In den Fängen von Justitia: Vorzugsbehandlung für Promis? Das Gegenteil ist der Fall…
Seit drei Tagen lese ich das Buch „A115 – Der Sturz“. Der frühere Top-Manager Thomas Middelhoff (Bertelsmann, Arcandor) erzählt darin seine Erlebnisse in der Essener Haftanstalt und mit der deutschen Justiz. In diesem Land haben Reiche und Erfolgreiche keine öffentiche Lobby, schon gar nicht finden sie Gnade bei den Medien. Sie mögen Villen und Platin-Kreditkarten haben, Yachten in Nizza und Villen in St. Tropez, aber wenn sie straucheln, wenn sie fallen, dann haben sie keinen fairen Umgang mehr zu erwarten.
A115 – die Nummer seiner Zelle – hat mich ehrlich erschüttert. Ja, Middelhoff ist ein paar Dutzend Mal mit dem Firmenflugzeug geflogen, als sein Konzern schon am Abgrund stand. Während tausende Mitarbeiter um ihre Zukunft bangten, hat er noch großzügig (Firmen-)Geld gespendet und eine aufwändige Festschrift finanziert. Alles nicht in Ordnung, eine Staatsanwaltschaft muss diesen Dingen nachgegen und – wenn rechtlich geboten – den Fall zur Anklage bringen. Aber was an diesem 14. November 2014 passierte, ist mit meinem Verständnis von einem rechtsstaatlichen Verfahren nicht in Einklang zu bringen. Viele Kommentatoren und Juristen hatten zur Urteilsverkündung an diesem Tag einen Freispruch vorhergesagt, im schlimmsten Fall eine Geld- oder Bewährungsstrafe. Aber drei Jahre Gefängnis? Festnahme noch im Gerichtssaal? Verbringung des einstigen Stars unter den deutschen Managern direkt ins Gefängnis ohne die Chance, sich von seiner anwesenden Familie zu verabschieden? Nach einem Urteil vergehen oft Monate, bis der Verurteilte seine Strafe antreten muss. Auch Straftäter haben Rechte. Man soll ich vorbereiten können, Abschied nehmen von den Lieben, alles finanziellen Dinge regeln, sich vorbereiten, auf das, was da kommt. Thomas Middelhoff hatte diese Chance nicht.

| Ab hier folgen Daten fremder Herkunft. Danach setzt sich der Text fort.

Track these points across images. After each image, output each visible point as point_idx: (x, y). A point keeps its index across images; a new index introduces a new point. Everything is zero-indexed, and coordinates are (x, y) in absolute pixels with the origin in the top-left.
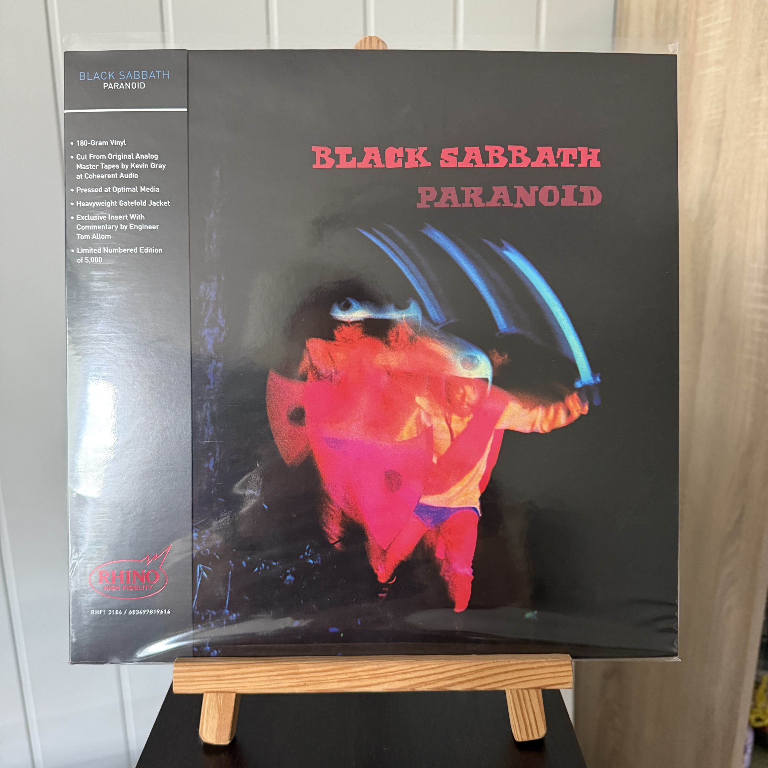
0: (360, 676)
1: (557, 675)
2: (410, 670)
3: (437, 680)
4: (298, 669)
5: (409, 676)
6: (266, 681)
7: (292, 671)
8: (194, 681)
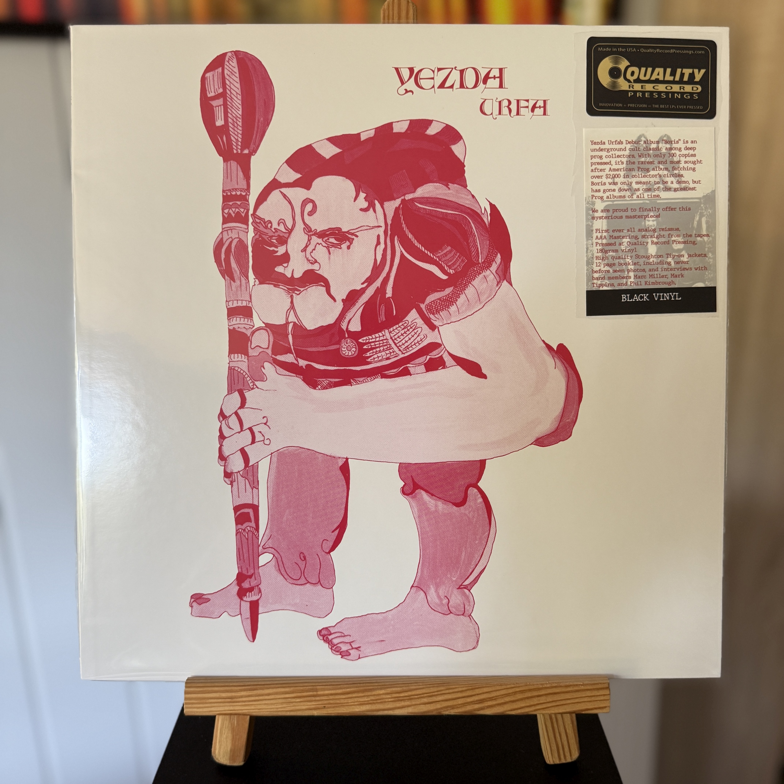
0: (383, 699)
3: (465, 703)
4: (317, 691)
6: (282, 703)
7: (311, 693)
8: (206, 703)
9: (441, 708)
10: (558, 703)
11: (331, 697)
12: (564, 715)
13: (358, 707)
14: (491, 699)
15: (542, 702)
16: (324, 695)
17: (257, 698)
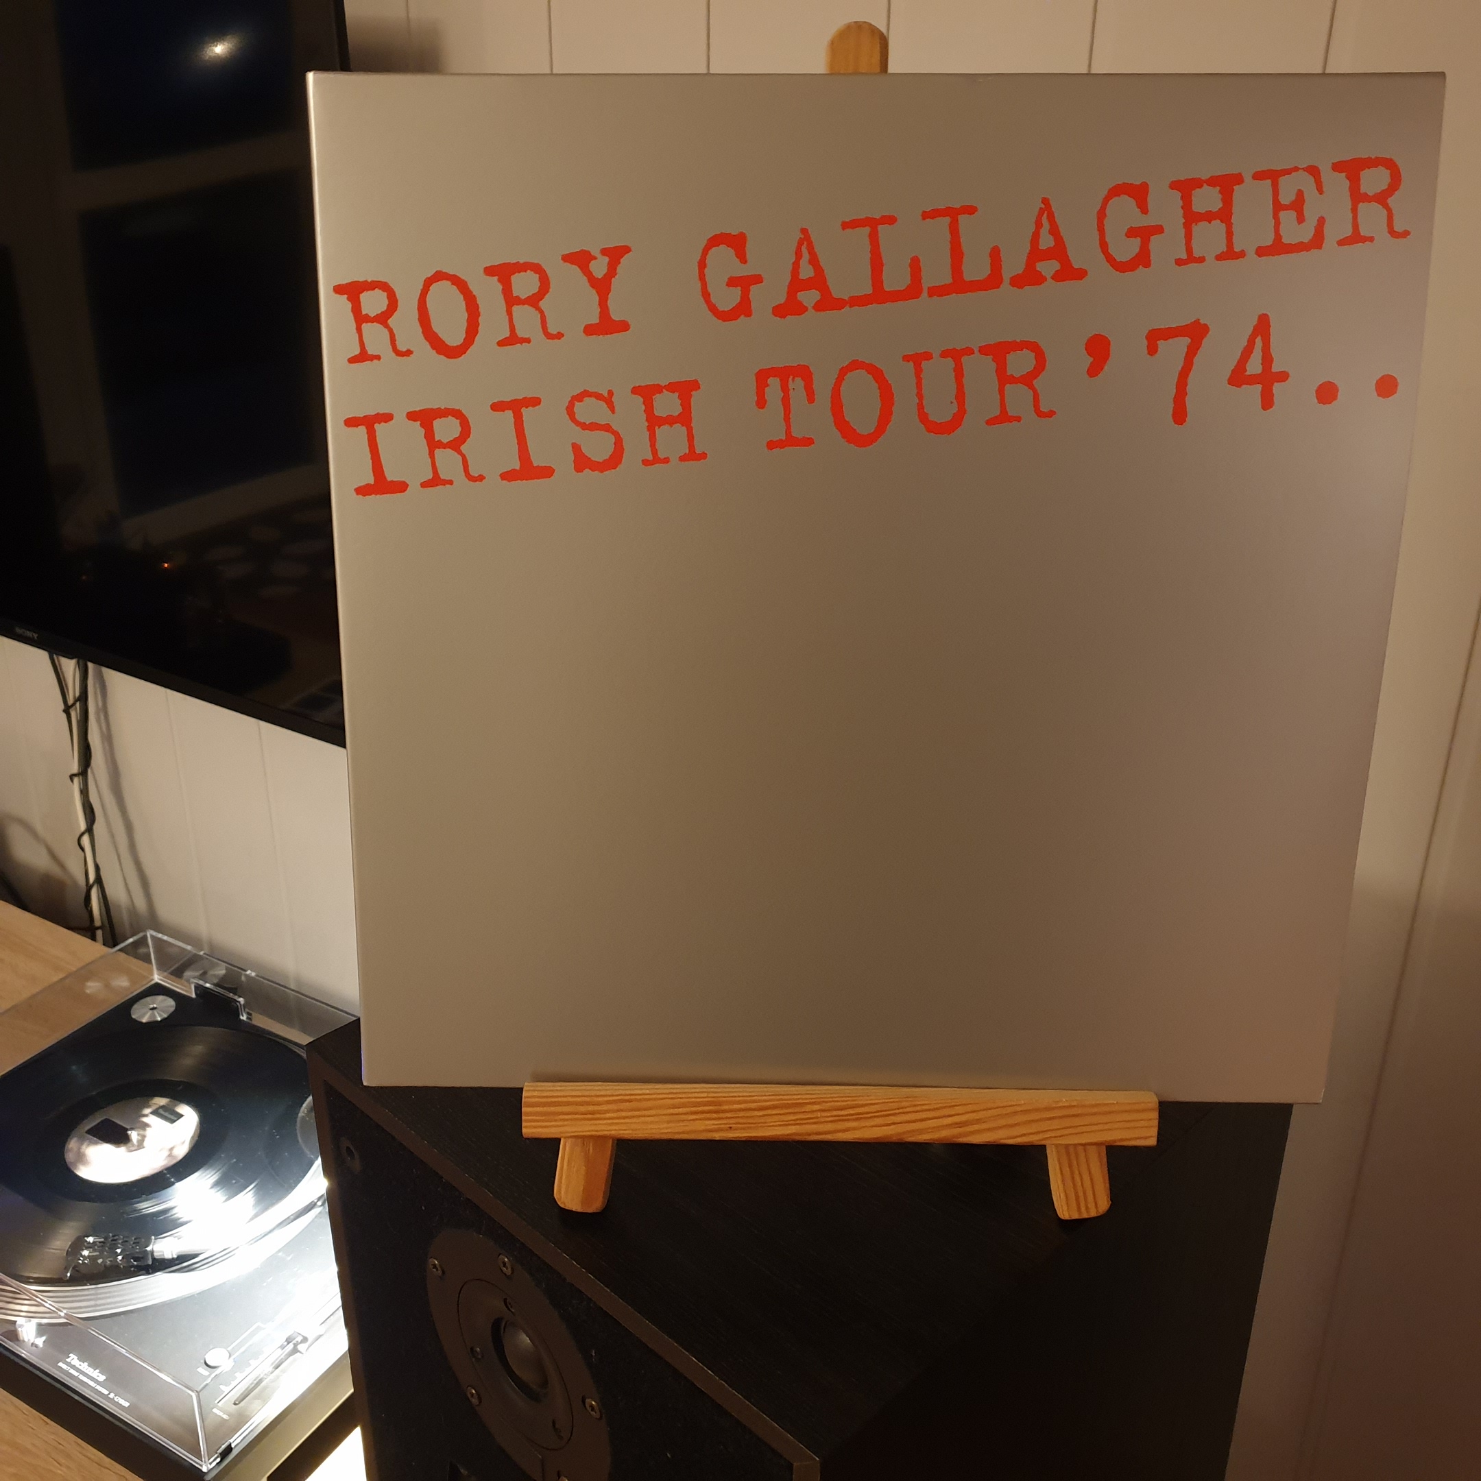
0: (817, 1118)
1: (1132, 1124)
2: (897, 1111)
3: (938, 1127)
4: (720, 1106)
5: (893, 1119)
6: (669, 1122)
7: (711, 1108)
8: (556, 1121)
9: (904, 1133)
10: (1079, 1130)
11: (741, 1114)
12: (1088, 1147)
13: (780, 1128)
14: (978, 1121)
15: (1056, 1127)
16: (731, 1111)
17: (630, 1114)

Was er über das herablassende Verhalten der Richter schildert, ist atemberaubend. Da wollte man es einem arroganten Überflieger mal so richtig zeigen. Gnadenlos. Seine zunehmenden gesundheitlichen Probleme wurden lange ignoriert. Die Zustände in dem alten Gemäuer, die Geschichten über Ratten, die durch die Kanalisation in den stinkenden offenen Klos im wahrsten Sinne des Wortes auftauchten, die Kälte in der Zelle in den Wintermonaten, ethnische Banden, die ihm gegen Bezahlung Schutz hinter Gittern anboten, einmal stand sogar einer vor dem Privathaus der Middelhoffs… ich habe mir nicht vorstellen können, dass es solche Zustände heute in unserem Land geben könnte. Aber ich habe auch keinen Grund, an Middelhoffs Schilderungen zu zweifeln.
Ja, Deutschland ist ein Rechtsstaat – in vielerlei Hinsicht. Und ja, ein Gefängnis ist kein Luxusschuppen, in dem man Lachshäppchen serviert bekommt und einen Frottee-Bademantel beanspruchen kann. Aber dieses Buch bewegt mich wie lange keins mehr. Und dass solcher Umgang mit Prominenten kein Einzelfall ist, dafür gibt es viele Beispiele. Oder hat die Öffentlichkeit einen Anspruch darauf, die Steuerunterlagen von Uli Honeß zu kennen? Oder darf man Herrn Kachelmann bewusst über einen einsehbaren Platz in der JVA führen, damit er von Pressefotografen „abgeschossen“ wird? Wieso waren beim Post-Chef Zumwinkel die Fernsehkameras vor seinem Bonner Haus aufgebaut, eine Stunde bevor die Hausdurchsung begann?
Erinnern Sie sich noch, als vor einigen Jahren ein türkischer Mitbürger mit seinen Freunden auf dem Berliner Alexanderplatz einen jungen Mann – auch mit Migrationshintergrund – totschlugen? Die Polizei hatte die Täter schnell, sie wurden auf der Polizeiwache vernommen und durften bis zum Prozess nach Hause gehen. Aber der gefährliche Schwerverbrecher Middelhoff durfte nicht einmal seine Frau umarmen, bevor man ihn für lange Zeit in eine Zelle sperrte.